Early life and education
Fages was born in Paris, France. He received his PhD from the Université Pierre et Marie Curie under the supervision of Gérard Huet, in 1983 at the age of 23.
Career
Fages took a junior researcher position from CNRS at Ecole Normale Supérieure, and became in addition, part-time teacher at Ecole Polytechnique from 1985 to 1998, and part-time consultant at Thomson-CSF (now Thales Group) research center from 1985 to 1996. Since 1999, he is a senior researcher at the Institut national de recherche en informatique et en automatique (INRIA), the French national research institute on computer science and control.
He is known in unification theory for having shown the non-existence of minimal sets of unifiers in some equational theories (conjecture of Plotkin, 1972), and the decidability of associative-commutative unification in presence of several function symbols (conjecture of Stickel, 1981).
In rule-based modelling, he is known for having created in 1988 a reactive rule-based language at Thomson-CSF (now Thalès group), which was later industrialized by ILOG (now IBM-Ilog) and became ILOG-Rules in 1996.
Fages theorem states that in a logic program with negations, but without circuits through an odd number of negations, the stable models of the program coincide with the Herbrand models of its Clark's completion. This result has shown useful for implementing stable model semantics with classical propositional satisfiability solvers. In concurrent constraint logic programming, he has established with Paul Ruet and Sylvain Soliman the logical semantics of concurrent constraint programs in Jean-Yves Girard's linear logic.
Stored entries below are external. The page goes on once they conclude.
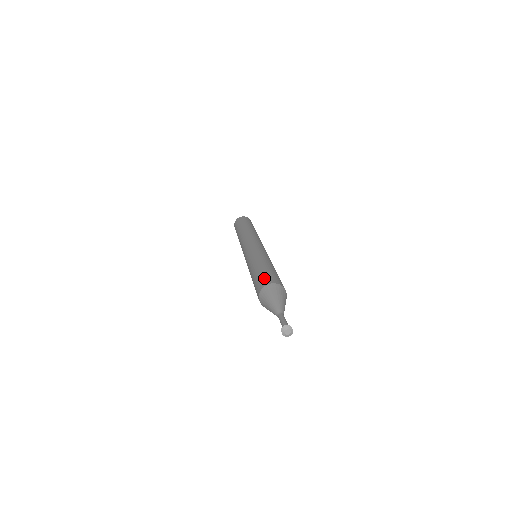
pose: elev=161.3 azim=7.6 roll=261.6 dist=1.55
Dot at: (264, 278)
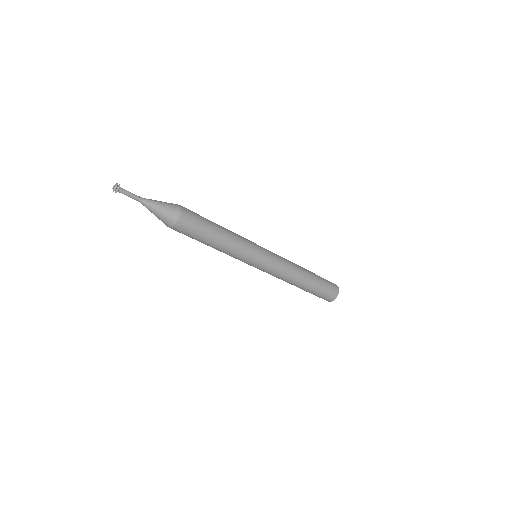
Dot at: occluded
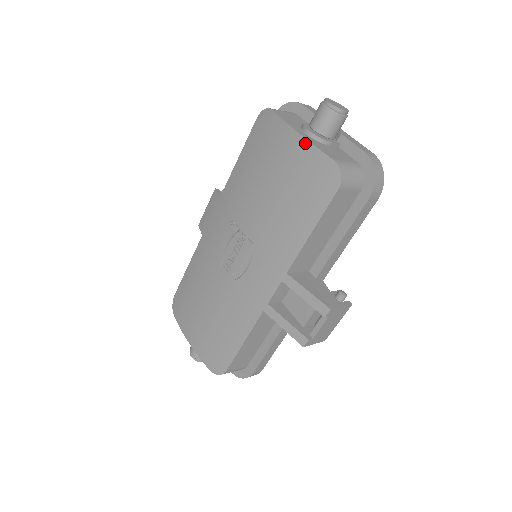
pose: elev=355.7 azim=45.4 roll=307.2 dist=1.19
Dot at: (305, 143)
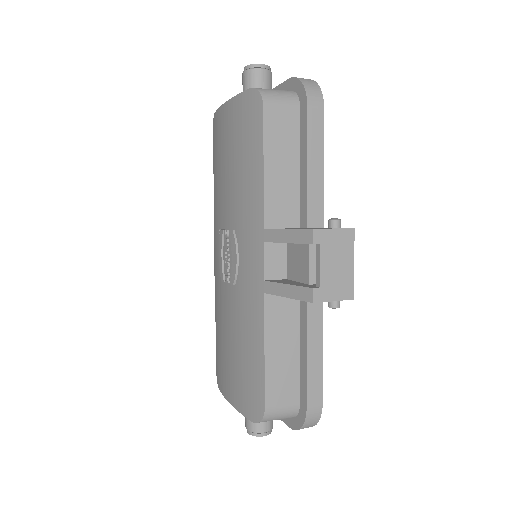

This result has been generalized to Constraint handling rules and to the asynchronous Pi-calculus.
In 2010 Fages co-ordinated a project to use mathematics to improve the packing of light bulbs and other oddly shaped products.
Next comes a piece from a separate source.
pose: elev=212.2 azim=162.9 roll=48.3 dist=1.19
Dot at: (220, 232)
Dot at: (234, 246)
In 2014 Fages works in computational systems biology, coordinates the development of the Biochemical Abstract Machine (BIOCHAM) rule-based modeling and logical analysis software and studies biochemical processes in the cell cycle and in cell signaling.
In 2014, he received the Monpetit Prize from the French Academy of Sciences.
Selected publications
- Domitille Heitzler, Guillaume Durand, Nathalie Gallay, Aurélien Rizk, Seungkirl Ahn, Jihee Kim, Jonathan D. Violin, Laurence Dupuy, Christophe Gauthier, Vincent Piketty, Pascale Crépieux, Anne Poupon, Frédérique Clément, François Fages, Robert J. Lefkowitz, Eric Reiter (2012). "Competing G protein-coupled receptor kinases balance G protein and β-arrestin signaling". Molecular Systems Biology, 8(590).
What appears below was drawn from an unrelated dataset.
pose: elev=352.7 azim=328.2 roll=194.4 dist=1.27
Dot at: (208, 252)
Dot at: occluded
- Calzone, Laurence; Fages, François; Soliman, Sylvain (2006). "BIOCHAM: an environment for modeling biological systems and formalizing experimental knowledge". Bioinformatics 22(14):1805-1807.
- Gilbert, David; Fuss, Hendrick; Gu, Xu; Orton, Richard; Robinson, Steve; Vyshemirsky, Vladislav; Kurth, Mary Jo; Downes, C. Stephen; Dubitzky, Werner (2006). "Computational methodologies for modelling, analysis and simulation of signalling networks". Briefings in Bioinformatics, 7(4):339-353.
- Fages, François; Ruet, Paul; Soliman, Sylvain (2001). "Linear concurrent constraint programming: operational and phase semantics". Information and Computation. 165 (1): 4–41. doi:10.1006/inco.2000.3002.
- Fages, François (1994). "Consistency of Clark's Completion and Existence of Stable Models". Methods of Logic in Computer Science. 1: 51–60.
- Fages, François (1987). "Associative-Commutative Unification". J. Symbolic Comput. 3 (3): 257–275. doi:10.1016/S0747-7171(87)80004-4.
- Fages, François; Huet, Gérard (1986). "Complete Sets of Unifiers and Matchers in Equational Theories". Theoretical Computer Science. 43: 189–200. doi:10.1016/0304-3975(86)90175-1.